La señora entró a la casa y cerró la puerta. El niño, entretanto, salió corriendo detrás de su hermana. Le dio alcance en el preciso momento en que llegaba al carro, la tomó de un hombro y la detuvo junto al caballo. -¿Qué tenés ahí...? ¡Quiero ver! ¡Mostrame! ¡Dale! –dijo Yonatan, manoteando el objeto que su hermana seguía oprimiendo contra su pecho mientras intentaba darle la espalda. -¡Soltá! ¡Soltame, bruto! ¡Mamá...! –dijo la niña, mirando hacia el pescante del carro desde donde ambos padres les observaban. La madre acababa de subir, y el padre encendía un cigarrillo, despreocupado ante esa nueva pelea. -¡Soltáme, bruto, soltá! ¡Mamá...! –insistió la niña.

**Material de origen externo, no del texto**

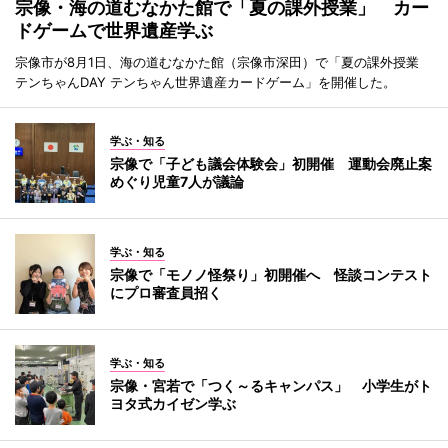
宗像・海の道むなかた館で「夏の課外授業」 カー
ドゲームで世界遺産学ぶ
宗像市が8月1日、海の道むなかた館（宗像市深田）で「夏の課外授業
テンちゃんDAY テンちゃん世界遺産カードゲーム」を開催した。
学ぶ・知る
宗像で「子ども議会体験会」初開催 運動会廃止案
めぐり児童7人が議論
学ぶ・知る
宗像で「モノノ怪祭り」初開催へ 怪談コンテスト
にプロ審査員招く
学ぶ・知る
宗像・宮若で「つく～るキャンパス」 小学生がト
ヨタ式カイゼン学ぶ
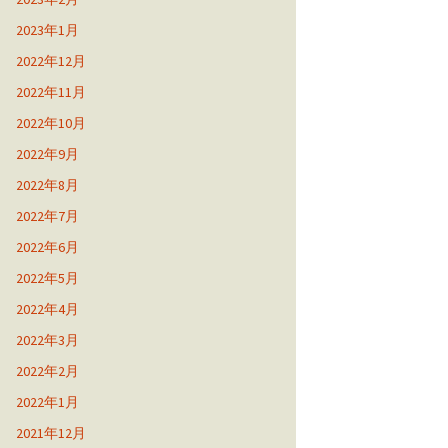
2023年1月
2022年12月
2022年11月
2022年10月
2022年9月
2022年8月
2022年7月
2022年6月
2022年5月
2022年4月
2022年3月
2022年2月
2022年1月
2021年12月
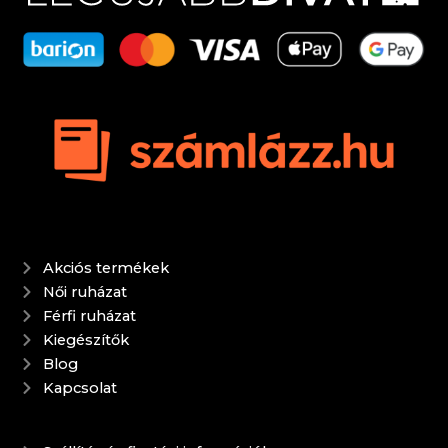
Akciós termékek
Női ruházat
Férfi ruházat
Kiegészítők
Blog
Kapcsolat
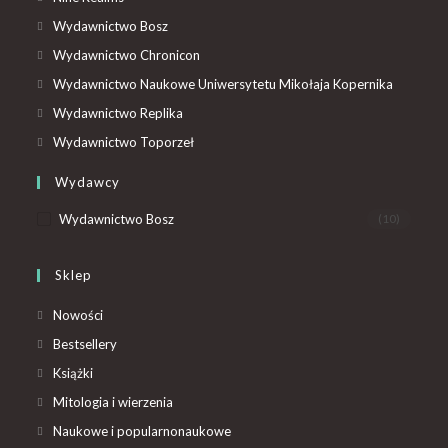
Wydawnictwo Bosz
Wydawnictwo Chronicon
Wydawnictwo Naukowe Uniwersytetu Mikołaja Kopernika
Wydawnictwo Replika
Wydawnictwo Toporzeł
Wydawcy
Wydawnictwo Bosz
(10)
Sklep
Nowości
Bestsellery
Książki
Mitologia i wierzenia
Naukowe i popularnonaukowe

La madre terminó de ordenar unas cosas y le hizo un gesto al padre, quien, una vez depositado el cigarro en la comisura de sus labios, tomó entre sus manos las riendas y les dio un tirón, indicándole al caballo que su tiempo de segar pasto concluyó y que era hora de iniciar la retirada. -¡Arriba, gurises! –dijo la madre. -¡Ya mismo, carajo! ¡Dejensén de peliar y suban de una vez! ¡Ya! En ese momento, aprovechando una distracción de la niña, Yonatan logró desprender de entre sus brazos al objeto, que voló por el aire y cayó ante la nariz del caballo, aún no resignado a abandonar su almuerzo. La muñeca le golpeó en el hocico; la miró unos instantes con curiosidad y luego le dio un mordisco, arrancándole la cabeza y mitad del tronco. Al comprobar que aquello que le cayó del cielo no era para nada comestible, el animal lanzó el bocado lo más lejos que pudo de sí, con un violento gesto de su cabeza. Al sentir de

nuevo el tirón de las riendas de su amo, giró sobre sí mismo, pisando con uno de sus cascos el resto del plástico caído. A todo esto el niño había trepado al carro de un salto y se escondió entre la crecida montaña de bolsas, protegiéndose de una eventual represalia de alguno de sus progenitores. La niña, aún sin entender lo ocurrido, seguía inmóvil, con los brazos abiertos. Quiso gritar con todas sus fuerzas, pero sintió que la levantaban por los cabellos y la tiraban en el fondo del carro, cayendo entre las bolsas y rompiendo algunas. -¡Que nos vamos, carajo! –dijo el padre. -¡Ya oyeron a su madre! ¡Manga de desgraciados! ¡Siempre jodiendo, los dos! ¡Ya van a ver en casa! La niña sintió que se asfixiaba, cara abajo contra una bolsa de residuos rota en su caída, que exponía ante su rostro su contenido de cáscaras de banana, yerba, huesos de pollo y envases plásticos. Levantó la cabeza a tiempo para ver cómo se alejaba de su vista, a tranco de caballo viejo y aplastada contra el cemento de la calle, un pedazo de plástico parecido a media muñeca. Le dolía el brazo, le dolía el pelo. Le dolía todo. Quiso llorar, pero no pudo. A su lado, oyó las burlas de su hermano. Notó que el resfrío la acosaba de nuevo. -Moco, mamá –dijo. -Limpiate –contestó la madre desde el asiento delantero del carro.